If the story ended there, we would see Johnny as a ruthless bully who hasn’t changed at all since Daniel Larusso kicked him in the face in the tournament 30 years ago. Instead, however, after briefly leaving Cobra Kai because of Johnny’s mean jokes, Eli returns changed (in both good and bad ways).

This is just one of many examples of Johnny showing his students that they have the power to shape their own destiny if they can find their inner strength, courage and identity. Equally important, we see how this philosophy is transformative in Johnny’s own growth.

No doubt some will find Johnny’s actions appalling; others will find them funny. The important thing is that Cobra Kai basically offers a philosophy of life taught by Jordan Peterson: use your power and influence as an individual to take control of your life.

Johnny does not remain unhappy, a man without a stable job who watches television alone and is mistaken for homelessness. After being fired, he arranges his life. He starts a dojo, takes Miguel as a student, drinks less, learns to give his students valuable lessons and not to belittle them. He cleans his apartment.

This last element may seem unnecessary. It’s not. This fits perfectly with the philosophy of self-possession, taught by Peterson as a path to personal growth.

“If you can’t even clean your own room, who are you to give the world advice?” Peterson says, “I think if you want to change the world, start with yourself and work outside, because you develop your skills that way.

In essence, Johnny decides it’s time to take responsibility for his life – the most important rule for Peterson – and this is just one example of Cobra Kai’s broader exploration of individualism and of empowerment, themes that are explored in the first three seasons. .

Autonomy was once an American creed.
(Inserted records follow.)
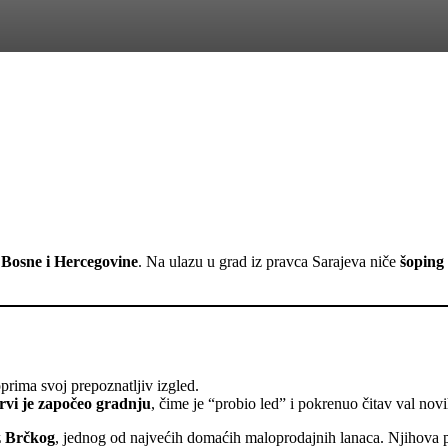
e Bosne i Hercegovine
. Na ulazu u grad iz pravca Sarajeva niče
šoping
rima svoj prepoznatljiv izgled.
rvi je započeo gradnju
, čime je “probio led” i pokrenuo čitav val novih
z Brčkog
, jednog od najvećih domaćih maloprodajnih lanaca. Njihova p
Seen as the key to a fulfilling life – the great essayist Ralph Waldo Emerson observed that “nothing can bring you peace but yourself” – philosophy is out of fashion. But it’s a theme that permeates Cobra Kai.

In the series’ first three seasons, we see Miguel and his friends overcome life’s challenges not by chatting with teachers or running away from threats, but by learning to cope with their fears and the externalities that they are. faced. They make mistakes along the way. Friendships are broken. People get hurt. But they become stronger in body, soul, and spirit, and they learn that their newfound power must be balanced with other virtues, including mercy.

For the generations who have grown up in what Jonathan Haidt and Greg Lukianoff call a culture of “safetyism,” a type of fetish for safety and victimization, Cobra Kai may be the tonic they need to show that true strength and growth are unattainable. society or appeal to authority to resolve conflicts. It is done by changing yourself.

* Jonathan Miltimore is the editor-in-chief of FEE – Foundation for Economic Education (FEE.org)

© 2021 Foundation for Economic Education. Posted with permission. Original in English.